At St. Mabon's Church in Llanfabon, there is a memorial to the eleven killed at the 1894 Albion Colliery disaster, who were not identified.

==History==
As described in 1849, it comprised two hamlets, in the union of Merthyr Tydfil, hundred of Caerphilly, county of Glamorgan, 9 miles (S. S. E.) from Merthyr Tydfil; containing 1449 inhabitants. A Topographical Dictionary of Wales (1849) described it as follows:

This parish is bounded on the west by the river Tâf, and on the east by the Romney; and comprises about 5000 acres, of which 1120 are arable, 2230 pasture, 1000 common, 500 woodland consisting chiefly of oak, and the remainder roads and water. The surface is in general mountainous; and the scenery picturesque, especially in the vicinity of the village of Craigyberthlwyd, from which the views are striking and beautiful. The soil comprehends gravel, clay, and peat, and the chief agricultural produce is wheat, barley, and oats, the last of which is grown in a larger quantity than either of the two former. Tiles for building are made, and there are excellent stone-quarries, and coal-mines, but they are not in operation to any great extent, the latter being chiefly on the border, and appropriated to the use of the neighbourhood only.

The greater part of the colliers of Gellygaer, an adjoining parish, live in Llanvabon. The ancient seat of the Lanbradach family is situated here; and besides the village above-named, the parish contains those of Quakers'-Yard and Nelson.

It is intersected by the road from Cardiff to Merthyr, which passes about two miles and a half westward from the church; and by the Glamorganshire canal, on the banks of which, within its limits, is situated the Navigation-House, where this important line of communication is joined by the Aberdare Canal, and where barges are loaded with coal and iron for the port of Cardiff. The TâfVale railway, also, passes by Quakers'-Yard and the Navigation-House, and is joined in this vicinity by the Aberdare railway, for the construction of which an act was obtained in 1846.
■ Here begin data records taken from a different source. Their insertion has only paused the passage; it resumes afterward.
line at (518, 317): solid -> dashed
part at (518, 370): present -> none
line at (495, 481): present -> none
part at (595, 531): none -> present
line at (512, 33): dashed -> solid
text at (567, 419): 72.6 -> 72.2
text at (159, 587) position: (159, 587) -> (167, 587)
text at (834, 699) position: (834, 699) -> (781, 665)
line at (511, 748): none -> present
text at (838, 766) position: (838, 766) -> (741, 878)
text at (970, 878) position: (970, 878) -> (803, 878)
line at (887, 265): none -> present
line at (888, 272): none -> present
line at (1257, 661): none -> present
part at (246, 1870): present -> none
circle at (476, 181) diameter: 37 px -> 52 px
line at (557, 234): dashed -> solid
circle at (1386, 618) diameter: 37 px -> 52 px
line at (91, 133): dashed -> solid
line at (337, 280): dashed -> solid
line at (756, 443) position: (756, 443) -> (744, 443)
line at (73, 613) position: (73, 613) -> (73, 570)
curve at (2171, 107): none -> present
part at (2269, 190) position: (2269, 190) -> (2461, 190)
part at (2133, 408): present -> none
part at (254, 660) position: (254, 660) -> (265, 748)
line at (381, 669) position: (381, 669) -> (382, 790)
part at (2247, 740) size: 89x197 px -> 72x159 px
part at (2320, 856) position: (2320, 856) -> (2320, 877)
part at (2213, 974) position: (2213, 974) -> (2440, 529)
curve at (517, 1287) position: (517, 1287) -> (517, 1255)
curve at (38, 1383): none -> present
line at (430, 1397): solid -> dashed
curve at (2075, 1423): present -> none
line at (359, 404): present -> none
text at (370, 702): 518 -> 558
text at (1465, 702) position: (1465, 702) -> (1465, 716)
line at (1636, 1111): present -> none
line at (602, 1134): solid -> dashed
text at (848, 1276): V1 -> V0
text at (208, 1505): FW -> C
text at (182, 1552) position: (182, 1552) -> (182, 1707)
The living is consolidated with the vicarage of Eglwysilan: the tithes have been commuted for £270, of which a sum of £200 is payable to the Dean and Chapter of Llandaf, and £70 to the vicar. The church, dedicated to St. Mabon, is an ancient structure, consisting of a nave and chancel, forty-three feet in length and twentyone in breadth, and containing accommodation for about 120 persons. There are two places of worship for Calvinistic Methodists, two for Independents, and one for Baptists; in each of which a Sunday school is also held. James Thomas, in 1730, gave by will a rent-charge of £2 for the benefit of the poor, to be equally divided between those of each hamlet.

==In culture==
- Llanvabon is the name of the spaceship in the science fiction novelette First Contact.
- Llanfabon is the name of the FFR-31 MR/D Super Sylph fighter jet designated B-7 of Boomerang Squadron in Chōhei Kambayashi's science fiction novel Good Luck, Yukikaze.